**LIST OF TASKS**.
**A)** Retype the lobster article word for word, everything from "We see at least" down to "Harrington, and Steuben.".
**B)** Answer these questions using the lobster article below:
(i) What was the value of Maine's 2022 lobster fishery?
(ii) Until what year did the total value of Maine's lobster landings not exceed $350 million?
(iii) Which four ports were the top ports for lobster landings in 2021?

**PASSAGE TO READ**.
--*--
The Working Waterfront

Trends emerge on communities reliant on lobster

Smaller, older, slower-growing towns lean on fishery

By Nick Battista
Posted 2023-03-08
Last Modified 2023-03-08

The value of Maine’s 2022 lobster fishery was $388 million, a decline of over $353 million compared to 2021. While this is a significant number, the total value of Maine’s lobster landings didn’t exceed $350 million until 2013. In addition, we know that the value of these landings is not distributed evenly across the coast and that some communities are more dependent on the lobster fishery than others.

Which communities are most dependent on the lobster industry, and how can we better connect changes in the fishery on the water—environmental, economic, or regulatory—to understand broader community impacts?

We see at least three places to start this conversation:

• the ports with the highest percentage of lobster landings
• the communities with the greatest number of licenses
• and, more broadly, the communities with the highest participation rate in the fishery

Lobster landings are concentrated in a handful of communities. In 2021, the most recent year port data is available, ten communities accounted for more than 50% of the state’s total lobster landings, with the top four ports, Stonington, Vinalhaven, Friendship, and Beals, accounting for more than 25% of landings. Following were Spruce Head, Portland, Harpswell, Southwest Harbor, Milbridge, Harrington, and Steuben.
--*--
**DATA BLOCK**.
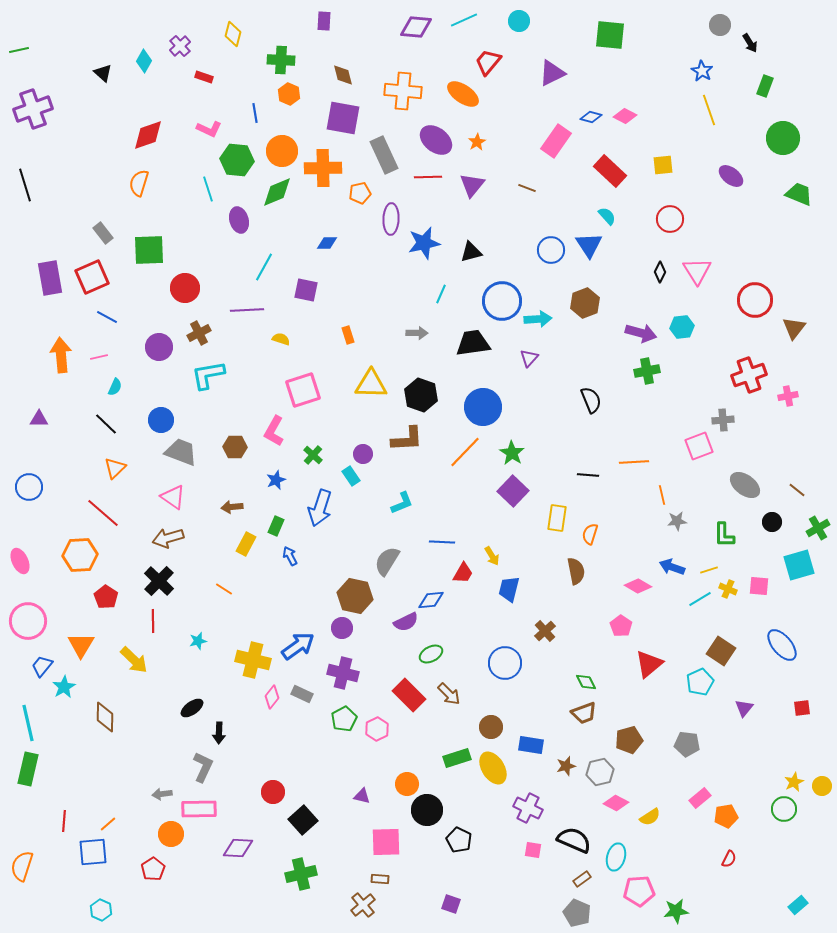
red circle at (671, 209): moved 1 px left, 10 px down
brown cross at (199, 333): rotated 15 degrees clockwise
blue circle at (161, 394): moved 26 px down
--*--
**ANSWERS GIVEN**.
**A)**
We see at least three places to start this conversation:

• the ports with the highest percentage of lobster landings
• the communities with the greatest number of licenses
• and, more broadly, the communities with the highest participation rate in the fishery

Lobster landings are concentrated in a handful of communities. In 2021, the most recent year port data is available, ten communities accounted for more than 50% of the state’s total lobster landings, with the top four ports, Stonington, Vinalhaven, Friendship, and Beals, accounting for more than 25% of landings. Following were Spruce Head, Portland, Harpswell, Southwest Harbor, Milbridge, Harrington, and Steuben.

**B)**
(i) $388 million
(ii) 2013
(iii) Stonington, Vinalhaven, Friendship, and Beals